**Excerpted passage**
==============================
# Turbo-charging my Sentra



## SentraStyle (Apr 23, 2004)

Hello all, I've had my sentra for about a 1.5 yrs and i love it, but im still not getting enuff power outa it, so i can break off more civics... So i decided im going to drop in a turbo kit. can nebody recommend sum decent kits, and what kidna numbers i can xpect outa em. I was looking into the TSI Extreme Kit.... also is there a cat-back exhaust for the B14 Sentra? if so where can i find 1? i heard that my universal exhaust wont blow enuff heat out and i will burn up my turbo, and that i need a cat-back. My goal is to get atleast 300WHP outa the GA16DE, or should i just buy an SE-R (sr20de) engine and get a turbo get from there? I haven't found a place that sells just the sr20de engines. if anybody can help me out that would be awesome.

The TSI Extreme kit is $2800, with Garrett T-25 turbo w/ wastegate, Cast exhaust manifold, chrome heat sheild, downpipe w/ gasket, Map Unit, 2 Injectors & interface block, injection control unit (icu) w/ turbo timer, Blow off valve (doesn't say what kind), High flow FM Intercooler, polished Aluminum piping, ss braided lines for Water cooling and oiling, Return hose and fittings for oil to pan, All hoses, & Clamps, All necessary hardware & fittings, injector control system settings... It reccomends running 6 psi, and will add 56% more HP (so how much would that be?), it has 300+ turbo efficiency, it bolts directly on, and i can upgrade to a ball bearing Garrett T20 for $600 more.....

Or a Turbonetics Stage II kit (with a sr20de engine).
==============================
**Given material**
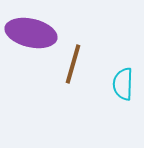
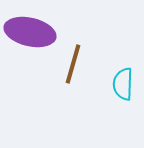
purple ellipse: moved 1 px left, 1 px up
==============================
**Written task 1**
In the Sentra turbo post, how many psi does the TSI Extreme kit recommend running?
**Written task 2**
Transcribe the Sentra turbo post from "The TSI Extreme kit is" up to and including "a sr20de engine).".
**Written task 3**
Using the Sentra turbo post, decide whether each statement agrees with it, and support each yes or no with the deciding words quoted from the post. (a) The TSI Extreme kit costs $2800. (b) The poster has owned the Sentra for about three years. (c) Upgrading to a ball bearing Garrett T20 costs $600 more.

**Task answer 1**
6 psi.

**Task answer 2**
The TSI Extreme kit is $2800, with Garrett T-25 turbo w/ wastegate, Cast exhaust manifold, chrome heat sheild, downpipe w/ gasket, Map Unit, 2 Injectors & interface block, injection control unit (icu) w/ turbo timer, Blow off valve (doesn't say what kind), High flow FM Intercooler, polished Aluminum piping, ss braided lines for Water cooling and oiling, Return hose and fittings for oil to pan, All hoses, & Clamps, All necessary hardware & fittings, injector control system settings... It reccomends running 6 psi, and will add 56% more HP (so how much would that be?), it has 300+ turbo efficiency, it bolts directly on, and i can upgrade to a ball bearing Garrett T20 for $600 more.....

Or a Turbonetics Stage II kit (with a sr20de engine).

**Task answer 3**
(a) Yes: "The TSI Extreme kit is $2800"
(b) No: "I've had my sentra for about a 1.5 yrs"
(c) Yes: "i can upgrade to a ball bearing Garrett T20 for $600 more"